• [Getoonde tekst]:
:::

ECLI:NL:RBOBR:2021:2353

Rechtbank Oost-Brabant

Datum uitspraak
17 mei 2021
Publicatiedatum
17 mei 2021
Zaaknummer
20/280
Instantie
Rechtbank Oost-Brabant
Type
Uitspraak
Procedures
  • Eerste aanleg - enkelvoudig
Rechters
Vindplaatsen
  • Rechtspraak.nl
AI samenvatting door LexboostAutomatisch gegenereerd

Beroep tegen WOZ-waarde van woning en verzoek om schadevergoeding wegens overschrijding redelijke termijn

In deze zaak heeft de Rechtbank Oost-Brabant op 17 mei 2021 uitspraak gedaan in een geschil over de WOZ-waarde van een woning in 's-Hertogenbosch. De eiser, eigenaar van een appartement uit 1967, was het niet eens met de door de heffingsambtenaar vastgestelde waarde van € 183.000 per waardepeildatum 1 januari 2018. Eiser stelde een lagere waarde van € 159.000 voor, maar onderbouwde deze claim niet. De rechtbank oordeelde dat de heffingsambtenaar voldoende bewijs had geleverd voor de vastgestelde waarde, onder andere door het overleggen van een taxatierapport. Eiser had bezwaar gemaakt tegen de waarde, maar de rechtbank oordeelde dat de vergelijkingsobjecten die door de heffingsambtenaar waren gebruikt, wel degelijk vergelijkbaar waren met de woning van eiser. De rechtbank concludeerde dat de verschillen tussen de objecten voldoende waren onderbouwd en dat de waarde van € 183.000 niet te hoog was.

:::

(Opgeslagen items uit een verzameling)
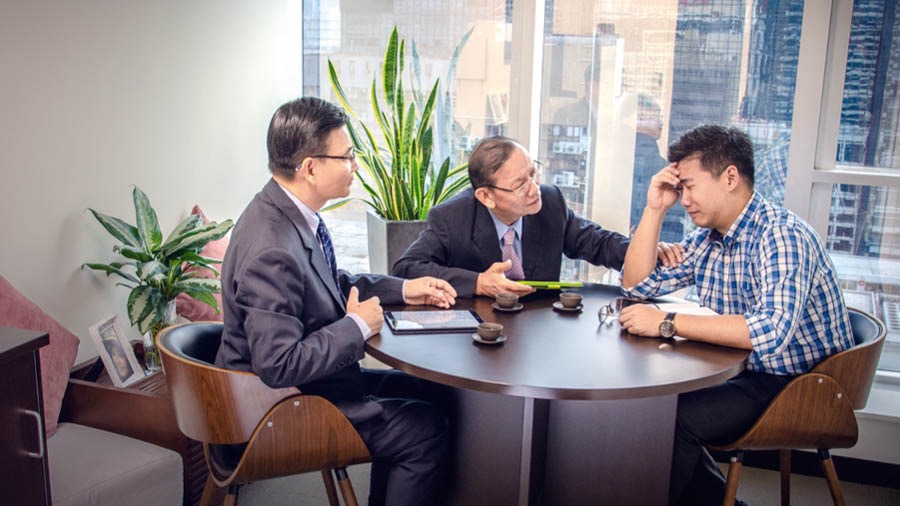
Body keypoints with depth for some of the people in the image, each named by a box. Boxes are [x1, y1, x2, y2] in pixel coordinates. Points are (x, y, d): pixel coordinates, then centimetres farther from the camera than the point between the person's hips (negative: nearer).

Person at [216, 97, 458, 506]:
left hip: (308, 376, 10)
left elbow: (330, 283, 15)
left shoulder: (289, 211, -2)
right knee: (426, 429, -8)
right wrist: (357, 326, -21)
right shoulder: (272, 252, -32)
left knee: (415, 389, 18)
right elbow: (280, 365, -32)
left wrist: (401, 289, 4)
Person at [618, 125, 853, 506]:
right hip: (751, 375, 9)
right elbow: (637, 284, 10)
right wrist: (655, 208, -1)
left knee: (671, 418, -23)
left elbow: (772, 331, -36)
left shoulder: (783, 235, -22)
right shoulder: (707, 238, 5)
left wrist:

:::

• [Te doen]:
1. Noem alle veldnamen die in de uitspraak over de WOZ-waarde boven de samenvatting staan, zoals "Zaaknummer".
2. Breid de samenvatting van de uitspraak over de WOZ-waarde uit door verder te schrijven na de laatste zin.

• [Antwoorden op volgorde]:
1. Datum uitspraak, Publicatiedatum, Zaaknummer, Instantie, Type, Procedures, Rechters, Vindplaatsen

2.
Daarnaast had eiser verzocht om een immateriële schadevergoeding wegens overschrijding van de redelijke termijn. De rechtbank wees dit verzoek af, omdat de overschrijding mede te wijten was aan het procesgedrag van eisers gemachtigde. De rechtbank concludeerde dat de termijnoverschrijding niet aan de heffingsambtenaar kon worden toegerekend. De rechtbank verklaarde het beroep ongegrond en wees het verzoek om schadevergoeding af.

De uitspraak is openbaar gedaan en partijen zijn op de hoogte gesteld van de beslissing. Tegen deze uitspraak kan binnen zes weken hoger beroep worden ingesteld bij het gerechtshof te 's-Hertogenbosch.

Uitspraak

RECHTBANK OOST-BRABANT

Zittingsplaats 's-Hertogenbosch
Bestuursrecht
zaaknummer: SHE 20/280

uitspraak van de enkelvoudige kamer van 17 mei 2021 in de zaak tussen

[eiser] , te [woonplaats] , eiser

(gemachtigde: mr. A. Bakker),
en

de heffingsambtenaar van de gemeente 's-Hertogenbosch, verweerder

(gemachtigde: mr. R.A.M.T. Klaassen).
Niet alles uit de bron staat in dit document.